* **Work task**
Using the records provided below, locate and copy each line that contains the word "begin".

* **Supplied records**
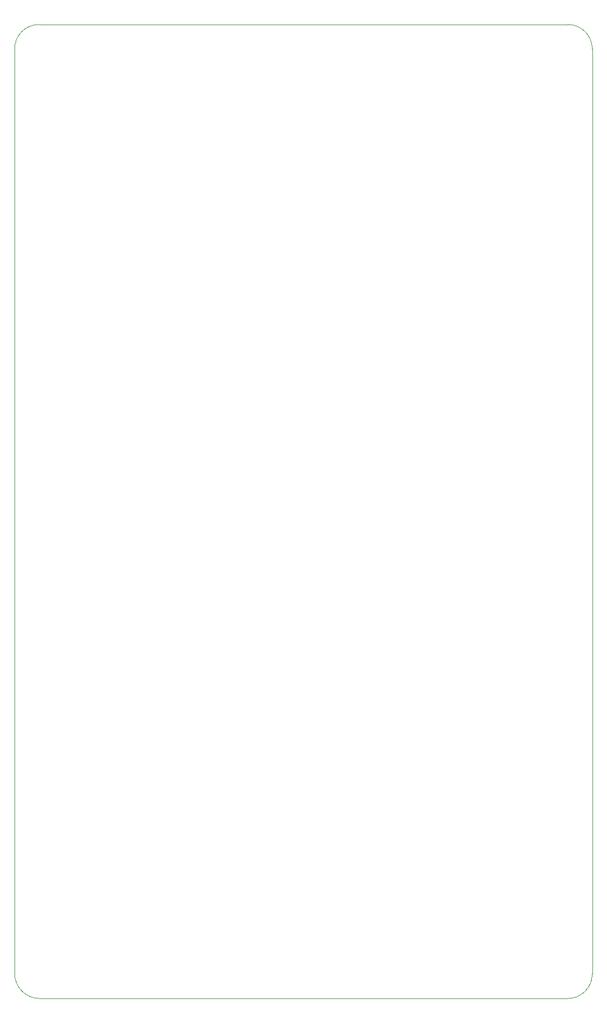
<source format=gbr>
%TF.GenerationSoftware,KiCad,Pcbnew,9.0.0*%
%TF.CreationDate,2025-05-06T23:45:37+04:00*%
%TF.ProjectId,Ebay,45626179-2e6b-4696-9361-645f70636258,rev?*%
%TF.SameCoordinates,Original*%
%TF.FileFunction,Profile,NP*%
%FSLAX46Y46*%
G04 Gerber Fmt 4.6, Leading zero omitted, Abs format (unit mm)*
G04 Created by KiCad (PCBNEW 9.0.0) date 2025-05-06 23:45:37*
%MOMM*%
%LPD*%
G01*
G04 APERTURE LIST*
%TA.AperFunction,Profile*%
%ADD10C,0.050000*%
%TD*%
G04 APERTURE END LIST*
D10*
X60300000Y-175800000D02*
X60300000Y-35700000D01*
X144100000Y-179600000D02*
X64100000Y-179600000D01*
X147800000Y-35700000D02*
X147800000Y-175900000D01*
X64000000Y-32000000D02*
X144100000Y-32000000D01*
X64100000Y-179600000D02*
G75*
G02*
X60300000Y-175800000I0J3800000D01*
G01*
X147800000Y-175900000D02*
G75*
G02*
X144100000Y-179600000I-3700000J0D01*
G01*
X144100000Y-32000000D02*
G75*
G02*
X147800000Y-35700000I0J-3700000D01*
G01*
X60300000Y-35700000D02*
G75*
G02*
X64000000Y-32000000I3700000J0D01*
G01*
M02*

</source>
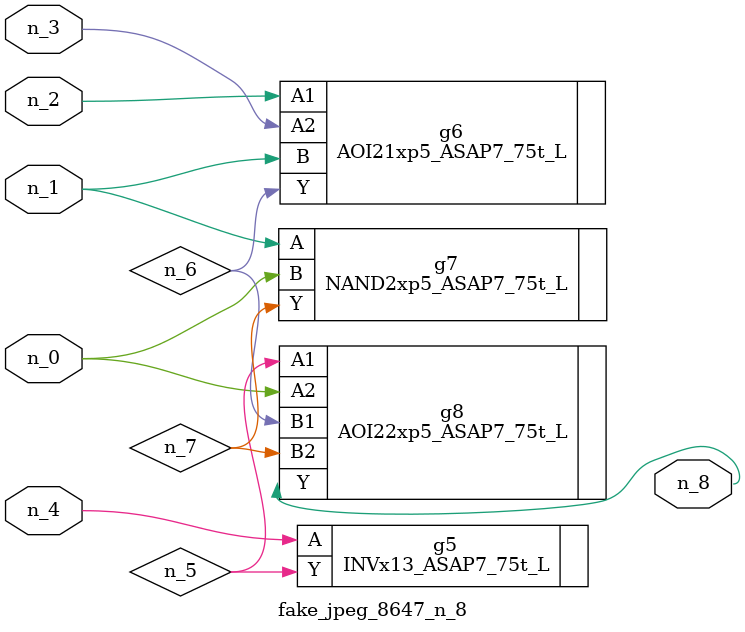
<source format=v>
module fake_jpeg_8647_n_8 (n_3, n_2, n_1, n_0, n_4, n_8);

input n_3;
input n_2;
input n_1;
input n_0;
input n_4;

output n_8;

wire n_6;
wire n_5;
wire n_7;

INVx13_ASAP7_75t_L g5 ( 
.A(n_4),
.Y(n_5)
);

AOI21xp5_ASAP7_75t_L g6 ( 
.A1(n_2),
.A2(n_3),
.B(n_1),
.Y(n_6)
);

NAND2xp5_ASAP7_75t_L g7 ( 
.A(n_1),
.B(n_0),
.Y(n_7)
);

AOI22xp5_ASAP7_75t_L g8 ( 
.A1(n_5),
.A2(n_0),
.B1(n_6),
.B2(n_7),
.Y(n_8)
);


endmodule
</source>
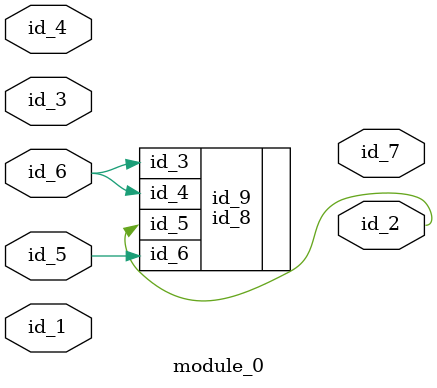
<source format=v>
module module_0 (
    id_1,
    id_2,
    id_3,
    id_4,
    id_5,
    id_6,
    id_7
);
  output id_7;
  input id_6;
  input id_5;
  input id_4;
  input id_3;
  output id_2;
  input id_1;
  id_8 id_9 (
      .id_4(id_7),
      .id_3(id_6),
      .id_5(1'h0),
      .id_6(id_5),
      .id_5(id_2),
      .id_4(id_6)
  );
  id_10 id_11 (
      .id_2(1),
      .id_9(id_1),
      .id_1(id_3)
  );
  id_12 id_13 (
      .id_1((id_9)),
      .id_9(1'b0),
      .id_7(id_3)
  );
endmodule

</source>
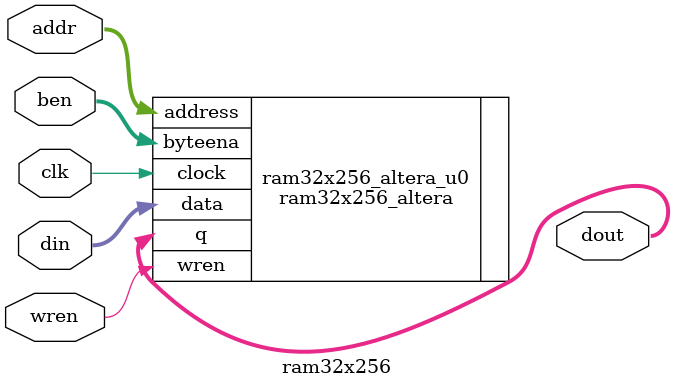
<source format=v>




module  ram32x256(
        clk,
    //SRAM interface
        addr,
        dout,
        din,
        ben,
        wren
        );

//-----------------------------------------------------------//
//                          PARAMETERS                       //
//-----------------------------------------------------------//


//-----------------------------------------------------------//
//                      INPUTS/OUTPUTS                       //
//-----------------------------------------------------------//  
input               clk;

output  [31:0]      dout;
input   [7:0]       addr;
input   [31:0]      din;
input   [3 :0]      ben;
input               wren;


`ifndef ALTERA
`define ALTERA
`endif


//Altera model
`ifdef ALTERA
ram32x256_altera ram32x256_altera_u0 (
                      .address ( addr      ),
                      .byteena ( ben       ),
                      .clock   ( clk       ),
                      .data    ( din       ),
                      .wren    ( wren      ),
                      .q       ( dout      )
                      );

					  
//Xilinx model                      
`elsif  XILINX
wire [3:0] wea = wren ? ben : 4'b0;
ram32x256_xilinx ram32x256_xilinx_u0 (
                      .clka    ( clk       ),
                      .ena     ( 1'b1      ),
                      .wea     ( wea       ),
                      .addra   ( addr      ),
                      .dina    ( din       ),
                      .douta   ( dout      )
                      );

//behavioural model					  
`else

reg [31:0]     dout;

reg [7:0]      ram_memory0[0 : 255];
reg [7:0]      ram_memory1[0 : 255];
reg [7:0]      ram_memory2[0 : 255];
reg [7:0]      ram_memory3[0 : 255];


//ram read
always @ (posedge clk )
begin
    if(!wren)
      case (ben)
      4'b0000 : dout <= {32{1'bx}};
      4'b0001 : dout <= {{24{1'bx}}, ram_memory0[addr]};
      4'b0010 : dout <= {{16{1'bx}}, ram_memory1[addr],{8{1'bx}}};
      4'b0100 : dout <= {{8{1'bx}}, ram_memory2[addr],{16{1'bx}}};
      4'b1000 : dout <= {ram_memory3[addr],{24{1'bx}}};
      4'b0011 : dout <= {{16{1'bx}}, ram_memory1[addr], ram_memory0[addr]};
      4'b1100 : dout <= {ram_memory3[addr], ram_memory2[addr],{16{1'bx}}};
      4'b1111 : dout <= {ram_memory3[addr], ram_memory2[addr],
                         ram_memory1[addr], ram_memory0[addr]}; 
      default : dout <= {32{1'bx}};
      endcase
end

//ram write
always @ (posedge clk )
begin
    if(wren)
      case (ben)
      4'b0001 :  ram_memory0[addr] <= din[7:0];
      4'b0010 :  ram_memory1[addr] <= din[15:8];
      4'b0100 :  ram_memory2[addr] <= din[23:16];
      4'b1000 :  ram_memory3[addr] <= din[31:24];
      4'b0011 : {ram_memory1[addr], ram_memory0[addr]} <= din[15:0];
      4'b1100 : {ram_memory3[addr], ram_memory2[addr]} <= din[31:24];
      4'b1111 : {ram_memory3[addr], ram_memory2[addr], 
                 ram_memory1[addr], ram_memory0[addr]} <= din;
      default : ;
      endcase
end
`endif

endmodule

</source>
* * *
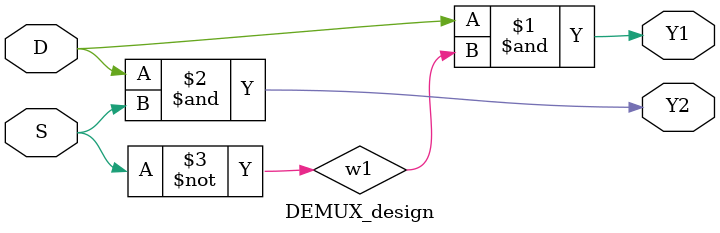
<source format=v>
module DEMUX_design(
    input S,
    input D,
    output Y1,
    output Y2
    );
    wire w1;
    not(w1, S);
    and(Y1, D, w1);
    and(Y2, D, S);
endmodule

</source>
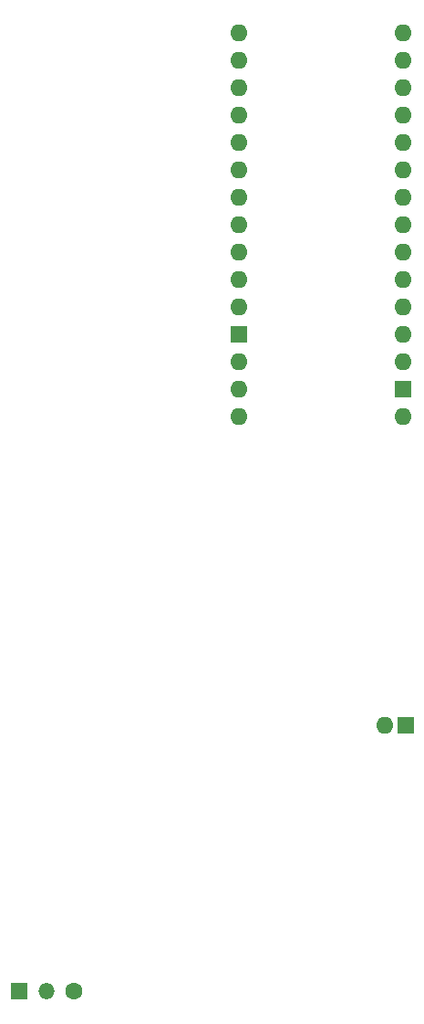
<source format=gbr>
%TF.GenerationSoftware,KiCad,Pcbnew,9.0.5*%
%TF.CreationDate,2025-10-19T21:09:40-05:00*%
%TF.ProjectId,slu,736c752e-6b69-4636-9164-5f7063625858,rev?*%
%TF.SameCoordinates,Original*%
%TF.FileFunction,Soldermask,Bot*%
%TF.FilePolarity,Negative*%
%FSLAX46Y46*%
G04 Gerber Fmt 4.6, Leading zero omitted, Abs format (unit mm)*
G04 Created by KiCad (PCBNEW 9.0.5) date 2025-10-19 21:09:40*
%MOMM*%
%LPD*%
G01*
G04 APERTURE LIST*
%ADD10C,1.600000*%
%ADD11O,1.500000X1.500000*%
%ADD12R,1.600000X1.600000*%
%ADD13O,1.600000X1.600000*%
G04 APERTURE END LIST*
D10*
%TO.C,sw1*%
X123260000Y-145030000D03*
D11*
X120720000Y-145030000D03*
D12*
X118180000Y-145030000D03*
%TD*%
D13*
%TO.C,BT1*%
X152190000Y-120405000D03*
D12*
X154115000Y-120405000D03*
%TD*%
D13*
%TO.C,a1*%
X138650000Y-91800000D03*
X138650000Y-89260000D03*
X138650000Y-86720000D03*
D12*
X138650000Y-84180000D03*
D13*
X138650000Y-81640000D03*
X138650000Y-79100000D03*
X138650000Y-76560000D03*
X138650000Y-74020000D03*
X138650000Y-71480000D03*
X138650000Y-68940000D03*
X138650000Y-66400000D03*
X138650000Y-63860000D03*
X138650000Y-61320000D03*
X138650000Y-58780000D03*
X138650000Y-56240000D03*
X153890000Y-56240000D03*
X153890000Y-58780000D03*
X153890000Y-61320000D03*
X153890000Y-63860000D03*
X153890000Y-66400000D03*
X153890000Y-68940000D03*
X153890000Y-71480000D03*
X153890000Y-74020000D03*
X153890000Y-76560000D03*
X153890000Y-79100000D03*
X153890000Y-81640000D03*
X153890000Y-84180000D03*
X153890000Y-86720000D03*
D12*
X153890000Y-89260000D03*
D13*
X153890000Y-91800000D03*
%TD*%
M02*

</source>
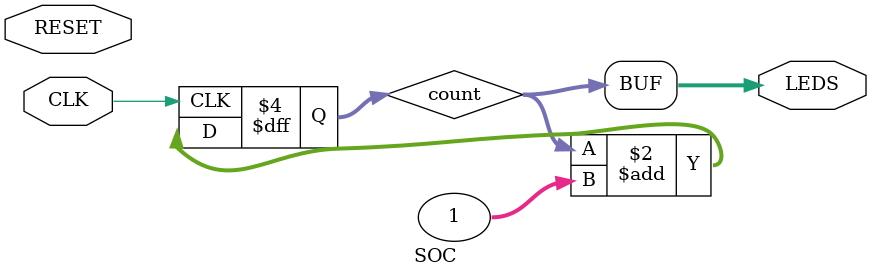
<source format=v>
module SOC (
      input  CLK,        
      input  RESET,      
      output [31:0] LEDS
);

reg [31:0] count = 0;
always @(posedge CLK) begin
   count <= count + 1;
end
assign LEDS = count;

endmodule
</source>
* * *
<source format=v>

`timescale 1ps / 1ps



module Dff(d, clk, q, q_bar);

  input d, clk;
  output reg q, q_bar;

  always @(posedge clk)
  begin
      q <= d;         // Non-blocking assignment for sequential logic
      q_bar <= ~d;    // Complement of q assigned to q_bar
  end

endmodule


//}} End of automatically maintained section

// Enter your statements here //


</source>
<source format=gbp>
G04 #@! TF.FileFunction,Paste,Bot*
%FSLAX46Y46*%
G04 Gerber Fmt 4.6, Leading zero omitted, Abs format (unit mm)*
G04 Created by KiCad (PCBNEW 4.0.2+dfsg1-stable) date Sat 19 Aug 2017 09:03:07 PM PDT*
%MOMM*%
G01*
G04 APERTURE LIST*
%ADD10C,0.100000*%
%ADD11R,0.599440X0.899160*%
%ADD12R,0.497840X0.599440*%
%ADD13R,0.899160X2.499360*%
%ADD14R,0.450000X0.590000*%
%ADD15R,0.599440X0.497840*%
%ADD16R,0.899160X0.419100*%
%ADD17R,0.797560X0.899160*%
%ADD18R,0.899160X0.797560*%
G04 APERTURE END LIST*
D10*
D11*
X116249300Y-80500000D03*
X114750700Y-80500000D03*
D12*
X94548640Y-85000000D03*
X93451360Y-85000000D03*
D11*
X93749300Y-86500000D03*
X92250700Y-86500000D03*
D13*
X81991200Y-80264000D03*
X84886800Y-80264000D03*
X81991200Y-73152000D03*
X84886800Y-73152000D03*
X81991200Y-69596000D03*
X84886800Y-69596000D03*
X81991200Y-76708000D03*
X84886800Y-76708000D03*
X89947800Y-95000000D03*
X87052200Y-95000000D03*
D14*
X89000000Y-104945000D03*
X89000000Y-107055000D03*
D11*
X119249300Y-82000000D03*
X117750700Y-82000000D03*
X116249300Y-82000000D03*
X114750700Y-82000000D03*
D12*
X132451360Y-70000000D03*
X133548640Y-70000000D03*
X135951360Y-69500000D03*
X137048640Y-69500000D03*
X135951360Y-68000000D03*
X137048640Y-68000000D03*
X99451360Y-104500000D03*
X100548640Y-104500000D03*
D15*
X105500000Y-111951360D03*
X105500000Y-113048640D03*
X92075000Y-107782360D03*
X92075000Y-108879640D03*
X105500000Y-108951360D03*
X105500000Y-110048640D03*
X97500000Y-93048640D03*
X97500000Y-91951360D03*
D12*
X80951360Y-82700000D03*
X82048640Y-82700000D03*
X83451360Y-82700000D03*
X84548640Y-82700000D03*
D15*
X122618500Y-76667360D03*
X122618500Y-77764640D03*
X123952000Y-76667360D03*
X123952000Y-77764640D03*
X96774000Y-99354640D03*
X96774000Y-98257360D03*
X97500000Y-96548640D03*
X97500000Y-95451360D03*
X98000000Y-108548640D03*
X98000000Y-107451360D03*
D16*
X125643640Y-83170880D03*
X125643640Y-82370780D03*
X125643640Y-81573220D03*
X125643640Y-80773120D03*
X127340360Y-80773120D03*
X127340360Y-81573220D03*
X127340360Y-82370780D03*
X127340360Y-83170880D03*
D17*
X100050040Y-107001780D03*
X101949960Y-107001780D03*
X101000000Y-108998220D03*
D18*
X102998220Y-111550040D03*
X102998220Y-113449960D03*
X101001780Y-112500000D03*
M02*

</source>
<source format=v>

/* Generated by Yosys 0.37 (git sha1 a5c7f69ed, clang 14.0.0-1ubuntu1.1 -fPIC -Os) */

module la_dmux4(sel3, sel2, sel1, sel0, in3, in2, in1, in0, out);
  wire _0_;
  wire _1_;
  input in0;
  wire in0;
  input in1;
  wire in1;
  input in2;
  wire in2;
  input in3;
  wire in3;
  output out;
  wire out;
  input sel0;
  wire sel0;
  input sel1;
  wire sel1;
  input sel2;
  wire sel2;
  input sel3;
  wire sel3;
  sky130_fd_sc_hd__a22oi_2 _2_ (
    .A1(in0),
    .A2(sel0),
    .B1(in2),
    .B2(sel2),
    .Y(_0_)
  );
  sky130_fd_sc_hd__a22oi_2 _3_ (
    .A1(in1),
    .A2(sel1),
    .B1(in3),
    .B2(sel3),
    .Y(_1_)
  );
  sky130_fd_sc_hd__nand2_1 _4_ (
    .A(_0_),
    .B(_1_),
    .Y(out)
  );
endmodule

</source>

* **Solved problem**
begin
begin
always @(posedge CLK) begin
  begin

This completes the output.